Danny knew Moose had bought the place without telling her, a Surprise, honey! that had been meant to show the woman he could afford big things. When she’d lost her shit, his response had been to lease a closeout BMW 3 Series for her.
The second the oh-goody glow wore off that car, Moose was going to have a tiger by the tail, but that was his problem, not anybody else’s. Bad timing, though. Almost all firemen supplemented their income with second jobs in things like roofing or construction, and with the bad winter weather coming on, Moose was going to be forced to take on security work around the holidays to pay for keeping his wife in a good mood.
The guy hated walking warehouses alone, not because he was scared but because he needed constant stimulation.
Again, not Danny’s problem.
The road into the property was gravel, which had to be another negative in Deandra’s eyes, and as the curve rounded and the house was revealed, Danny laughed. A townie who was determined to elevate her status was going to see the otherwise perfectly nice ranch as a noose around her throat.
No Subaru parked off to the side on the mowed grass
with the other trucks. But he hadn’t expected Anne to change her mind and come.

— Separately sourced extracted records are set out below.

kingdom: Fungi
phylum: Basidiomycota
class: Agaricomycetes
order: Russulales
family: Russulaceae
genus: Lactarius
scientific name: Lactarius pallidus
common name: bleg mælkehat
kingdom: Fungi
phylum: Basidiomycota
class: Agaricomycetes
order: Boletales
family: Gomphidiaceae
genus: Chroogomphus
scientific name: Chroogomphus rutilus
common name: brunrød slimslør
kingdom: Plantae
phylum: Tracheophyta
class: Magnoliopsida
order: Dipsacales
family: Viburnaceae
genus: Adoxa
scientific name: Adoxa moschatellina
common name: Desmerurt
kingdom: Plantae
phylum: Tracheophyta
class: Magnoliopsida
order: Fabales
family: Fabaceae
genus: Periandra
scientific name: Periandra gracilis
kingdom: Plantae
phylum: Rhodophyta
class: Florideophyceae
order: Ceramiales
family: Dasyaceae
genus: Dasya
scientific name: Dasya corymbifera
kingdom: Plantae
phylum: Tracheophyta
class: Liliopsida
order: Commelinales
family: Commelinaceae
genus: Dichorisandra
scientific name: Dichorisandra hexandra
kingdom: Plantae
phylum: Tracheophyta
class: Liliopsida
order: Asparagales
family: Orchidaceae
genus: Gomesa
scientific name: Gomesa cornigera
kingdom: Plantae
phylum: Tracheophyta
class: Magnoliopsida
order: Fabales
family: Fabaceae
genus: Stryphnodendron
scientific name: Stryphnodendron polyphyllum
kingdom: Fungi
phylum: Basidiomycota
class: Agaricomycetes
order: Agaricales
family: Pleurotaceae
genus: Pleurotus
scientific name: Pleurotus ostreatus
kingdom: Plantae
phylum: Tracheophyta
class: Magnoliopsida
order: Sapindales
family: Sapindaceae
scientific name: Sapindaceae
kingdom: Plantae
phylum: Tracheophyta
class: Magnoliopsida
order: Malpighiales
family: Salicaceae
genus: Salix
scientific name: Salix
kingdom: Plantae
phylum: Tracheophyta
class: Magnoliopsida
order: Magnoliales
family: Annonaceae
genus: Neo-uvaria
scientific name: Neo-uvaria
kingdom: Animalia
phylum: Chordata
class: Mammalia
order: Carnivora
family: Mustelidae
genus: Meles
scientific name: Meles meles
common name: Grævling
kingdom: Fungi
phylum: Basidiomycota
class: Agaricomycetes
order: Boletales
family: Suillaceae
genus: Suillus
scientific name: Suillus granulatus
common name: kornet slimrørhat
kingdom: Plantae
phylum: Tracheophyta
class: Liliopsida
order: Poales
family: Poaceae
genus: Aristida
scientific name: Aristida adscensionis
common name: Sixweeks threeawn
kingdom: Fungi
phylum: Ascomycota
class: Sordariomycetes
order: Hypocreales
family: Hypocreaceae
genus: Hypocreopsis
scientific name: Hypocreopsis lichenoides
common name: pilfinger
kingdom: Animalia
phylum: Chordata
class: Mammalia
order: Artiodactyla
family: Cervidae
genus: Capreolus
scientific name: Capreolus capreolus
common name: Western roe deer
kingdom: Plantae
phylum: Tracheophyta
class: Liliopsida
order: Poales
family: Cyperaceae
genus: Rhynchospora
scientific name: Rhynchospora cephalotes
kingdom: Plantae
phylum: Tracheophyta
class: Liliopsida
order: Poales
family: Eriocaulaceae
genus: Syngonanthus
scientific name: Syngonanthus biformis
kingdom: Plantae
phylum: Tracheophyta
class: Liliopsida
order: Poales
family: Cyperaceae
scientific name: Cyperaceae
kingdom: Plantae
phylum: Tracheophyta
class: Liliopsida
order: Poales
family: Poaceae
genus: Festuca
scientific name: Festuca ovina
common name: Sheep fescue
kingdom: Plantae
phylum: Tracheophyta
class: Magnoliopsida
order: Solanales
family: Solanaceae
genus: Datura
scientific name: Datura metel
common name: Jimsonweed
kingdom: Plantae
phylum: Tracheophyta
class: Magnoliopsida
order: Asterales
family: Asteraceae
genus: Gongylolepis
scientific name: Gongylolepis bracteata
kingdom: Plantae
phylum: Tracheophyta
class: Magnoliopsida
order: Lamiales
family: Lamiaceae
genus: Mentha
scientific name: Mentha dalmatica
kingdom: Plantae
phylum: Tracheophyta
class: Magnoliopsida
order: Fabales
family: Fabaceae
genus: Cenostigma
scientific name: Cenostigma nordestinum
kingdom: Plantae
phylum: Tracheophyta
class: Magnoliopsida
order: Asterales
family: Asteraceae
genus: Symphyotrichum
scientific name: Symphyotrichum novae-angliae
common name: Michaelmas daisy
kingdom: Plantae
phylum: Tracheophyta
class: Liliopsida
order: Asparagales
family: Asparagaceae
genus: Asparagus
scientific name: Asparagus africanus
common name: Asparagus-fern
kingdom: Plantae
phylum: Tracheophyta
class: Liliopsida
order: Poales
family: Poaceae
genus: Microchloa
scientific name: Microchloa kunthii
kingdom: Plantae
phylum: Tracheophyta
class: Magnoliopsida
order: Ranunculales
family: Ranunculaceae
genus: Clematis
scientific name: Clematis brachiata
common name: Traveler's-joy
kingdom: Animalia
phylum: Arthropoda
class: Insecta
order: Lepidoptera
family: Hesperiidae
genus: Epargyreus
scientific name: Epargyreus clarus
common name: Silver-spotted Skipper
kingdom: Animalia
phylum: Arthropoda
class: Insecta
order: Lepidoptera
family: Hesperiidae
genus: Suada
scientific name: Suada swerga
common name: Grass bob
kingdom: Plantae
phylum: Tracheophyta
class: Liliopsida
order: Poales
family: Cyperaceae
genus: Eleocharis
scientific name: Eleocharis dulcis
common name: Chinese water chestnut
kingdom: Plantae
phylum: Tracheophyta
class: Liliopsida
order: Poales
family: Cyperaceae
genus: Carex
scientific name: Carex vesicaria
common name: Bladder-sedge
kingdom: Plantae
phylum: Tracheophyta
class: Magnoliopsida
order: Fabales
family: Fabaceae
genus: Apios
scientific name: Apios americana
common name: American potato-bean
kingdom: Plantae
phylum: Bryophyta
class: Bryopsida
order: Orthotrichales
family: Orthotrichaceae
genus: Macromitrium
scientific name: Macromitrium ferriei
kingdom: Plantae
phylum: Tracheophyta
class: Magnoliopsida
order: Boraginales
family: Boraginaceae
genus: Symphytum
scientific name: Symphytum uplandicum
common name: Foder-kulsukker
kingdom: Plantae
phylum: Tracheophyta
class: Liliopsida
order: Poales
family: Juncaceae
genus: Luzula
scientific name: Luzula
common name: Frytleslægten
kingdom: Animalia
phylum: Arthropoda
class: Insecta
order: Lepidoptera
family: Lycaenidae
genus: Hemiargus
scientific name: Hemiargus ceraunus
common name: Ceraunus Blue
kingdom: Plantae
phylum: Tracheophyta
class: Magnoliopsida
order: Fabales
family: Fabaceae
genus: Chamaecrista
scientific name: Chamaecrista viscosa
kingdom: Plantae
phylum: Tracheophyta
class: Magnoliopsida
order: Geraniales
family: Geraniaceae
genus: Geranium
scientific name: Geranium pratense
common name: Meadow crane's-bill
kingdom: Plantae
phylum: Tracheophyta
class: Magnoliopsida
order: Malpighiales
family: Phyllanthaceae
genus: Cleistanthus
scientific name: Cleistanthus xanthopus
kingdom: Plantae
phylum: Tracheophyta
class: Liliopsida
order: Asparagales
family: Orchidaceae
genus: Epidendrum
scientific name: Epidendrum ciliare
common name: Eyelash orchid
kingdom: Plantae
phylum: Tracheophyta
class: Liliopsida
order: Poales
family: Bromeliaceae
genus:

Parking himself next to Duff, he got out and tucked his shirt in. It was a brand-new button-down flannel, the kind of thing his boys wouldn’t notice and smack his ass about, but that he’d chosen in case Anne showed. And anyway, his mother had always said he should wear blues and grays because they brought out the color in his eyes.
Too bad the thing was green and black. But it did have a pinstripe of gray in between the—
Okay, he needed to quit the pathetic shit.
Walking over to the front door, he found things were open, a screen keeping out what few bugs were left from the first hard frost the week before. He banged on the loose jamb and let himself in.
Holy . . . wow.
Even he, a confirmed bachelor with no fashion or decorating sense, knew the black and white furniture wasn’t appropriate—and not just because it was oversized, the bulky forms conceived for rooms that were three, four, five times the size of the single-story’s eight-by-twelves. The real problem was that everything was a cheap imitation: plastic made to look like leather, Plexiglas that didn’t fool the eye, and stretches of almost-chrome, like Deandra was trying to convince people that she was living in a Manhattan penthouse and working for a modern art gallery—instead of cooling her jets out here in the country and answering phones and taking messages at a second-tier spa and salon in New Brunie.
The knockoffs were striving rather than achievement. Which, on the theory that people’s houses reflected their identities, put paid to the couple.
And then there was the “art.” Christ, if he had to look at one more saccharine picture of her at their wedding from hell in a fake silver frame, he was going to hurl. The things were hung all over the walls and propped up on side tables, a shrine to the seven hours in Deandra’s life when she had been the princess, the winner of the beauty crown, the head of the line.
Did Moose ever notice that he had been cropped out of 90 percent of the photographs?